To assess model performance of prediction model, we used six measures as follows: mean square error (MSE), root mean square error (RMSE), logarithmic loss, mean per class error, area under curve, precision-recall area under curve (AUC), gini impurity. We computed the mean values of each measure after 20 iterations.

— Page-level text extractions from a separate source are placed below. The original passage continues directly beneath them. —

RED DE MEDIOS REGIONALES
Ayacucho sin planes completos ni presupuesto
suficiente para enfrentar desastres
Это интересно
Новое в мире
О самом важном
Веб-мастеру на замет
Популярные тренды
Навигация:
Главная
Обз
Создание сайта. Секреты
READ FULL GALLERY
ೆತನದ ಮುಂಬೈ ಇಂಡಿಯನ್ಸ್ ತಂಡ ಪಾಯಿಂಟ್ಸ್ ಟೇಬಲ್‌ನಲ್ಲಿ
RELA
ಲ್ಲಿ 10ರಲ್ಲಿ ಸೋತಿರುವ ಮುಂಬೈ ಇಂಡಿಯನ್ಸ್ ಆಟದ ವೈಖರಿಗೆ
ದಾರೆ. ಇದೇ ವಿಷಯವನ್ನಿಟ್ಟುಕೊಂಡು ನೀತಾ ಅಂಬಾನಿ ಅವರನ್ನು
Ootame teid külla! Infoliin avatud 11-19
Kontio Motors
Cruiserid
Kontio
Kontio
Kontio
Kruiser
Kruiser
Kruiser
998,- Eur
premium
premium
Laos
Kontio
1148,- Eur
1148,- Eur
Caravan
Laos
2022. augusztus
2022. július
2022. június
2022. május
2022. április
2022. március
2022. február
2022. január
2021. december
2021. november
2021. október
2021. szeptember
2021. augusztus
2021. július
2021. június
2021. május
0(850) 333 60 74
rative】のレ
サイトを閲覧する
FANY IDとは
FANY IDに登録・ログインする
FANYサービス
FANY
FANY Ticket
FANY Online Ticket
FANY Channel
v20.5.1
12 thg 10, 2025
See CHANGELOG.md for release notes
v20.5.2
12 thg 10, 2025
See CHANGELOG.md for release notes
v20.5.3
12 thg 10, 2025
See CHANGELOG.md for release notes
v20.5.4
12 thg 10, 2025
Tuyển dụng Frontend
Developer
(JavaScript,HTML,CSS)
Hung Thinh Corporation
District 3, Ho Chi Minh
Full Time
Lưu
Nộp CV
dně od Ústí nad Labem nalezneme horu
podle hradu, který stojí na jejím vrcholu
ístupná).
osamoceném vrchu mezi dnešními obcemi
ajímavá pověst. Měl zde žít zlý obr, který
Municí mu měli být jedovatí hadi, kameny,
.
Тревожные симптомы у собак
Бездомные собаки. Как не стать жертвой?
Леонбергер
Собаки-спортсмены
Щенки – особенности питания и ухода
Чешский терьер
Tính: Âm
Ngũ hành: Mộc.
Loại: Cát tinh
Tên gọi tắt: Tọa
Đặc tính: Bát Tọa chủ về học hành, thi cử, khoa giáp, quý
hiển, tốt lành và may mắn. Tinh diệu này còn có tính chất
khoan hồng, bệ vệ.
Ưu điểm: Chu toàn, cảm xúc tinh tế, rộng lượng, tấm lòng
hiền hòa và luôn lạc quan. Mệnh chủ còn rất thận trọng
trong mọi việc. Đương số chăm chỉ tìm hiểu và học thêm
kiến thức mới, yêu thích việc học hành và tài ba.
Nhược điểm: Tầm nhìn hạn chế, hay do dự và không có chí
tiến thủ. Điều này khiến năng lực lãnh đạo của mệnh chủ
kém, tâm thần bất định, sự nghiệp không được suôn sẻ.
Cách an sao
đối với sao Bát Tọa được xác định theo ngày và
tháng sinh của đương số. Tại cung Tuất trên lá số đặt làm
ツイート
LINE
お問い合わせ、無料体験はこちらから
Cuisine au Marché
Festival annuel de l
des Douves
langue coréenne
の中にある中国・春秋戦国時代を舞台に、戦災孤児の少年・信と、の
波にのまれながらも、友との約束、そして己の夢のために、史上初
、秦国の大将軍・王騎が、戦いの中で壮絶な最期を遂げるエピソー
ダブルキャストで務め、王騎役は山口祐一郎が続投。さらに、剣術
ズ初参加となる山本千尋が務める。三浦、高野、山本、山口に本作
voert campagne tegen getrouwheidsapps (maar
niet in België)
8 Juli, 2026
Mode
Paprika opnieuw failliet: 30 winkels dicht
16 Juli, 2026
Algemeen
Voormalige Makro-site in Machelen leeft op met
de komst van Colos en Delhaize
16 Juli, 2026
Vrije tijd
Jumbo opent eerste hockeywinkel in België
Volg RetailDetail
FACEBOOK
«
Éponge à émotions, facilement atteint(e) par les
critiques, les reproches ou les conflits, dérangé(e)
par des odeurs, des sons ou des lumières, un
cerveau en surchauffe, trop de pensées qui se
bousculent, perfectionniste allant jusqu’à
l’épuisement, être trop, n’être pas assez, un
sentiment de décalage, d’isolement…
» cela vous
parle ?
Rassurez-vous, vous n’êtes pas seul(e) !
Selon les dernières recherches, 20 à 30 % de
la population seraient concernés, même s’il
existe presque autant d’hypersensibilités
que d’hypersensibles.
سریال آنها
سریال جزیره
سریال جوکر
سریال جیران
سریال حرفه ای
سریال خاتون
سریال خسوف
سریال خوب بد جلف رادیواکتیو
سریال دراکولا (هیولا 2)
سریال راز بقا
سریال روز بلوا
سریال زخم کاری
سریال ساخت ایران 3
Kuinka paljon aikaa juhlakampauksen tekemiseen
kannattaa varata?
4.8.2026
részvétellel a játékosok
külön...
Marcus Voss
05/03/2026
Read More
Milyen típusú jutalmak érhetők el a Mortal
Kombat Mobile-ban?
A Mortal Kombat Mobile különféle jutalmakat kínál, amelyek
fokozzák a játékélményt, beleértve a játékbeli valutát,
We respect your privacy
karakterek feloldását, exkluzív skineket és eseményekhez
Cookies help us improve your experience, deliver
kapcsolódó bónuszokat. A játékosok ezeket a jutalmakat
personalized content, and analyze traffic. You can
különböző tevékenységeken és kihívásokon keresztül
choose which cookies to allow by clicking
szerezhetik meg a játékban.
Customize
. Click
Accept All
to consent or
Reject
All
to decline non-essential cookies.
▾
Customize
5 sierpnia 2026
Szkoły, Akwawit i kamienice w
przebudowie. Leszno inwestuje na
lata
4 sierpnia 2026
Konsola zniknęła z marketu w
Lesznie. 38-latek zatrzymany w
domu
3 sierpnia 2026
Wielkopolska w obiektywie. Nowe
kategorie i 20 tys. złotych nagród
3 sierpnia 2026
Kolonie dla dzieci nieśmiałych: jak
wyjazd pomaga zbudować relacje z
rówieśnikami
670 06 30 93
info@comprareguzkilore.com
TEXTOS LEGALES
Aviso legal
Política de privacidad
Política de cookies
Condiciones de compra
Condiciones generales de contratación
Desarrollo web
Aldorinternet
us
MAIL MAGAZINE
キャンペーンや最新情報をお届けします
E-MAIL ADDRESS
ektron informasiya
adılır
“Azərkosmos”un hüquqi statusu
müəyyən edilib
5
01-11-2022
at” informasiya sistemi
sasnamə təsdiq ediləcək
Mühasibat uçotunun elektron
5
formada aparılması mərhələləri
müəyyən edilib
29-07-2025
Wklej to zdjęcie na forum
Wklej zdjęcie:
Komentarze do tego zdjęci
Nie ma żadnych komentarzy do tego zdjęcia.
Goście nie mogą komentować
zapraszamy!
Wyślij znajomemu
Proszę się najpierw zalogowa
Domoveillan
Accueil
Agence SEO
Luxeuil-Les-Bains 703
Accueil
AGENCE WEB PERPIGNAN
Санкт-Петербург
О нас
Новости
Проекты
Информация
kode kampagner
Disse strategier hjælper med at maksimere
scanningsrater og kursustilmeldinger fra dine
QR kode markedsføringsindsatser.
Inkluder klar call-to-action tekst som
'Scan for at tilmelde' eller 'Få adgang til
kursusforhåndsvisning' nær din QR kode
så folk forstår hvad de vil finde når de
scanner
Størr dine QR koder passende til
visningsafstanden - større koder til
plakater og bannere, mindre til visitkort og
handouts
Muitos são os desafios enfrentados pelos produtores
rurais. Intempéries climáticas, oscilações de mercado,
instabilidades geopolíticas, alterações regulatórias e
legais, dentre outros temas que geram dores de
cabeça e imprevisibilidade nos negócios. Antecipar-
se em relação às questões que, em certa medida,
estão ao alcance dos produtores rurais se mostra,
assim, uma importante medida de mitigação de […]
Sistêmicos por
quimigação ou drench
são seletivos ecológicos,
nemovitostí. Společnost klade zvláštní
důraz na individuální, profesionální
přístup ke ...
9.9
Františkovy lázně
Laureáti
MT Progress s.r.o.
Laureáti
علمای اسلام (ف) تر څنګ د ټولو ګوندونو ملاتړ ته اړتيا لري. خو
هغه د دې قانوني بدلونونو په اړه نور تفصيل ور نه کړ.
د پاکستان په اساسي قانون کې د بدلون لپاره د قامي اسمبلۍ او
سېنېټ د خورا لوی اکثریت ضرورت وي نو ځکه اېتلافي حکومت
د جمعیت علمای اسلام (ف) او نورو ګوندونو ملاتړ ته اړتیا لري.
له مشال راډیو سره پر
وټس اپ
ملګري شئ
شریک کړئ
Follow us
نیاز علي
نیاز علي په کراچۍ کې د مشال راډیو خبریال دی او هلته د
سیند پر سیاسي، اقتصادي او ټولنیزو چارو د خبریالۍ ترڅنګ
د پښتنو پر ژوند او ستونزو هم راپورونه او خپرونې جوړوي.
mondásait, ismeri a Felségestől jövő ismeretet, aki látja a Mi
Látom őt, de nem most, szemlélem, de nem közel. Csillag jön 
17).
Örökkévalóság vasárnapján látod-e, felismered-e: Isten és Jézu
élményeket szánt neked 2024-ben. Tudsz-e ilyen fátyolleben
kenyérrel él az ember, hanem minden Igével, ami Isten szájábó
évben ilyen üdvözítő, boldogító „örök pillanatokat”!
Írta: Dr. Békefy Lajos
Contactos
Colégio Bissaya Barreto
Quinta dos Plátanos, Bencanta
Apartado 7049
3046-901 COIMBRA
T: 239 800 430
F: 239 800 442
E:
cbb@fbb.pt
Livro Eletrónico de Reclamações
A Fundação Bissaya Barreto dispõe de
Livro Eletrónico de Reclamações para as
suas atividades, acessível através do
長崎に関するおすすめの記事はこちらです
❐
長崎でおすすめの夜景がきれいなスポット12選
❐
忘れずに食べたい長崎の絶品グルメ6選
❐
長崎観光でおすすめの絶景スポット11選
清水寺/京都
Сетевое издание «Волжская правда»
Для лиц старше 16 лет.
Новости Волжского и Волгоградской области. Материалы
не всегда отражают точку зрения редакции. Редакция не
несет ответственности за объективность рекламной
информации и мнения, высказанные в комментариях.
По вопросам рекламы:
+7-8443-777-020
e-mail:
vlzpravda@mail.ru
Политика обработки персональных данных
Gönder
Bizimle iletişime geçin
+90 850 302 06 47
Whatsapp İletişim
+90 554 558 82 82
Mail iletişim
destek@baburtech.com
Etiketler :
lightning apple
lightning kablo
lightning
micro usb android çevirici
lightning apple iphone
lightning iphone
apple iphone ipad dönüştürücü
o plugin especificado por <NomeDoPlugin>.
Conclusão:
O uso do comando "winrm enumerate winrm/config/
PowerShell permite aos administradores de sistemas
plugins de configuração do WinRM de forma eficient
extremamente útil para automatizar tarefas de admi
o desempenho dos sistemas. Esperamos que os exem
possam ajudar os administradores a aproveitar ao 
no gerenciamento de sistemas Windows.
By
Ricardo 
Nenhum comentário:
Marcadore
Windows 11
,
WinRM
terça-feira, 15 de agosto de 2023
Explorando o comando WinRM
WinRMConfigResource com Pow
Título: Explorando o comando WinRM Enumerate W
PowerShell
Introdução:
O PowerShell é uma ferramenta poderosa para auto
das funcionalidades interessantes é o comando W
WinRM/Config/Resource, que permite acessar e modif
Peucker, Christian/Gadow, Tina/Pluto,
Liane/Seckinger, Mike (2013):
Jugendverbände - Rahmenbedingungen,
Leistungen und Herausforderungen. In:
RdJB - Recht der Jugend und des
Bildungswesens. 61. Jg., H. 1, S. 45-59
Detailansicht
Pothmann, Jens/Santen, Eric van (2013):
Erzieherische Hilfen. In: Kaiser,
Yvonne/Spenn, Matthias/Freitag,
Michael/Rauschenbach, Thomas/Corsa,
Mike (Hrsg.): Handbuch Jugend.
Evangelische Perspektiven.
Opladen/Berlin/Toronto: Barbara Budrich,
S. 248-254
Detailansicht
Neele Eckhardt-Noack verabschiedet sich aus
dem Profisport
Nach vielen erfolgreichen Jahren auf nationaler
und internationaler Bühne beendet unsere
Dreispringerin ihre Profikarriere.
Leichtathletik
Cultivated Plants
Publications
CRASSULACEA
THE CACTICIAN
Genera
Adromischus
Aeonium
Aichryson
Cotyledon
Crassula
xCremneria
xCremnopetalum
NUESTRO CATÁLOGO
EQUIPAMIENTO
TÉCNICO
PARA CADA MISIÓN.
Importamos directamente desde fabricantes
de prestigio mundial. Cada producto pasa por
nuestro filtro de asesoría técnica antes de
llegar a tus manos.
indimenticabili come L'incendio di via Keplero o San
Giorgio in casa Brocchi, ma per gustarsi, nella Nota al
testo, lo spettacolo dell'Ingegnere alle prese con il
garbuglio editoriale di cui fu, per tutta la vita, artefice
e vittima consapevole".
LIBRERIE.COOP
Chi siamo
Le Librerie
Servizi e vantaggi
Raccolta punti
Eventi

The MSE of estimator (of a procedure for estimating an unobserved quantity) measures the average of the square of the error- that is, the average squared difference between the estimated values and the actual value. The less MSE means better prediction. The tracking task was scored by calculating the RMSE between the target and response signals43. Logarithmic loss (related to cross-entropy) increases as the predicted probability diverges from the actual label. Mean Per Class Error is the average of the errors of each class in multi-class data set, which measures misclassification of the data across the classes. AUC is used to evaluate how well a binary classification model can distinguish true positives from false positives. Precision-Recall curves summarize the trade-off between the true positive rate and the positive predictive value for a predictive model using different probability thresholds especially for imbalanced dataset. Gini impurity is a measure of how often a randomly chosen element from the set would be incorrectly labeled if it was randomly labeled according to the distribution of labels in the subset.